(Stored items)
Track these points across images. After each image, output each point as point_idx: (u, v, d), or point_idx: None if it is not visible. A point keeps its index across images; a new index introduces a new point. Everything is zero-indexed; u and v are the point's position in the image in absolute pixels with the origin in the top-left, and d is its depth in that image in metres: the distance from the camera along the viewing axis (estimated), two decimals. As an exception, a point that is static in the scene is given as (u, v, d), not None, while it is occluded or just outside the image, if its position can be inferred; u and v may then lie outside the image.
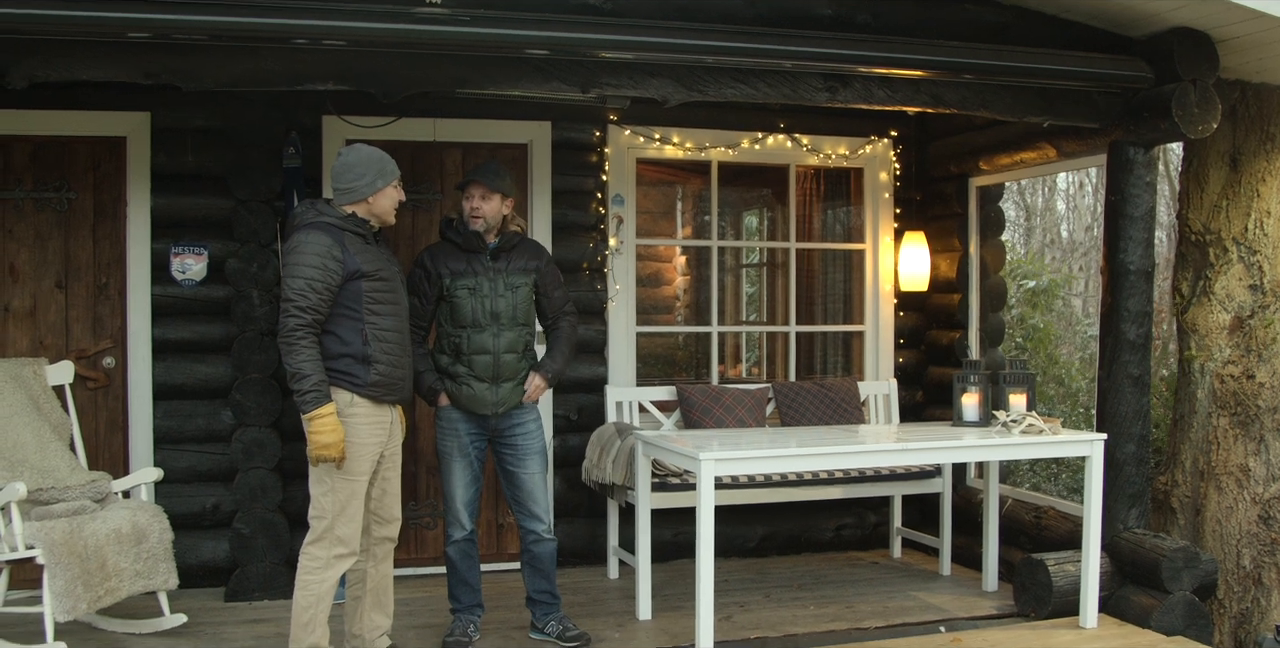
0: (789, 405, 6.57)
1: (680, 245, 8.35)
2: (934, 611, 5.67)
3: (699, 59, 4.89)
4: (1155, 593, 5.32)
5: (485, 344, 4.97)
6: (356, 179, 4.43)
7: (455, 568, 5.14)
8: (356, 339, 4.37)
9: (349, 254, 4.34)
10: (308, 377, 4.22)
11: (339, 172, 4.46)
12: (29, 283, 5.91)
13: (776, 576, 6.43)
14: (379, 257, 4.49)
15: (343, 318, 4.36)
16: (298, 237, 4.34)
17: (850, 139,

◆ WHAT IS EXPECTED: Retype all records exactly as shown above, images excluded.

◆ WORKED SOLUTION:
Track these points across images. After each image, output each point as point_idx: (u, v, d), or point_idx: None if it is not visible. A point keeps its index across images; a new index introduces a new point. Everything is zero-indexed; u and v are the point's position in the image in absolute pixels with the origin in the top-left, and d is its depth in that image in metres: the distance from the camera along the viewing axis (estimated), two decimals. As an exception, a point that is static in the scene is given as (u, v, d), not None, while it is occluded or just outside the image, if its position can be inferred; u and v may then lie outside the image.
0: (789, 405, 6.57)
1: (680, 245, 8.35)
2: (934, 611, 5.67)
3: (699, 59, 4.89)
4: (1155, 593, 5.32)
5: (485, 344, 4.97)
6: (356, 179, 4.43)
7: (455, 568, 5.14)
8: (356, 339, 4.37)
9: (349, 254, 4.34)
10: (308, 377, 4.22)
11: (339, 172, 4.46)
12: (29, 283, 5.91)
13: (776, 576, 6.43)
14: (379, 257, 4.49)
15: (343, 318, 4.36)
16: (298, 237, 4.34)
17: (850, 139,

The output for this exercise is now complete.